Dr. M. Lynn Rose and Dr. Steven D. Reschly (Truman State University, Missouri): "Staring at the Amish: An American Mirror"

20.06.2011, 18:15 Uhr, MS12/00.09

Who are the Amish? Contemporary media portrayals of the Amish reveal shifting North American ideals and anxieties: the Amish are represented as the ultimate remnants of American adherence to Pioneer simplicity, old-time Christian chastity, and naïve religious doctrine. They embody the Good Old Days. This lecture links popular portrayals of the Amish to the early 20th century side-show carnival, which situated the limits of normalcy by exhibiting corporal and social abnormality.
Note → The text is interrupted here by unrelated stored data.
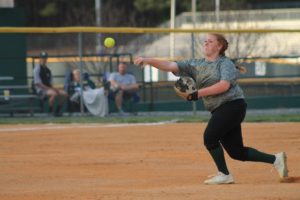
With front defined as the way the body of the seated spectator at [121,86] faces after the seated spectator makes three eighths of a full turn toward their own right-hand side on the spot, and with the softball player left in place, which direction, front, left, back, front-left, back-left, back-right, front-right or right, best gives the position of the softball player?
back-left

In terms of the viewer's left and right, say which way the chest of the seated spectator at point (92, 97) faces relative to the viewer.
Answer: facing the viewer and to the right of the viewer

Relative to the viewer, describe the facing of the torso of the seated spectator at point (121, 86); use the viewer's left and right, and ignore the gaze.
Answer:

Aspects of purported Amish lifestyle have made their way into popular culture via ‘reality’ television shows such as “Amish in the City,” “The Simple Life,” and “The World’s Squarest Teenagers.” In all cases, the perception of Amish society is distorted and packaged as a didactic commodity for mainstream Americans, and the resulting relationship lends itself to Freak Studies: Amish communities are put on-stage (both figuratively and literally) for shock value or to be morally uplifting, just as the daily life of so-called exotic tribes was exhibited at the State Fair. Using the Disability Studies concept of freakery and critical analyses of staring, the lecture discusses intersections of myths and reality in the way that Amish communities are packaged for American consumption.

Lynn Rose ist Professorin für Geschichte an der Truman State University, Missouri, und hat sich besonders auf dem Gebiet der Cultural Studies und Disability Studies profiliert. Sie ist Autorin von The Staff of Oedipus: Transforming Disability in Ancient Greece (2003) und mitwirkende Autorin der Encyclopedia of Disability (2006).

Steven Reschly ist ebenfalls Historiker an der Truman State University, und ist spezialisiert auf die Geschichte und Kultur der Amish. Er ist Autor von The Amish on the Iowa Prairie, 1840-1910 (2000) und Mitherausgeber von Strangers at Home: Amish and Mennonite Women in History (2002).

 

Vortrag in englischer Sprache, Diskussion auf Englisch und Deutsch.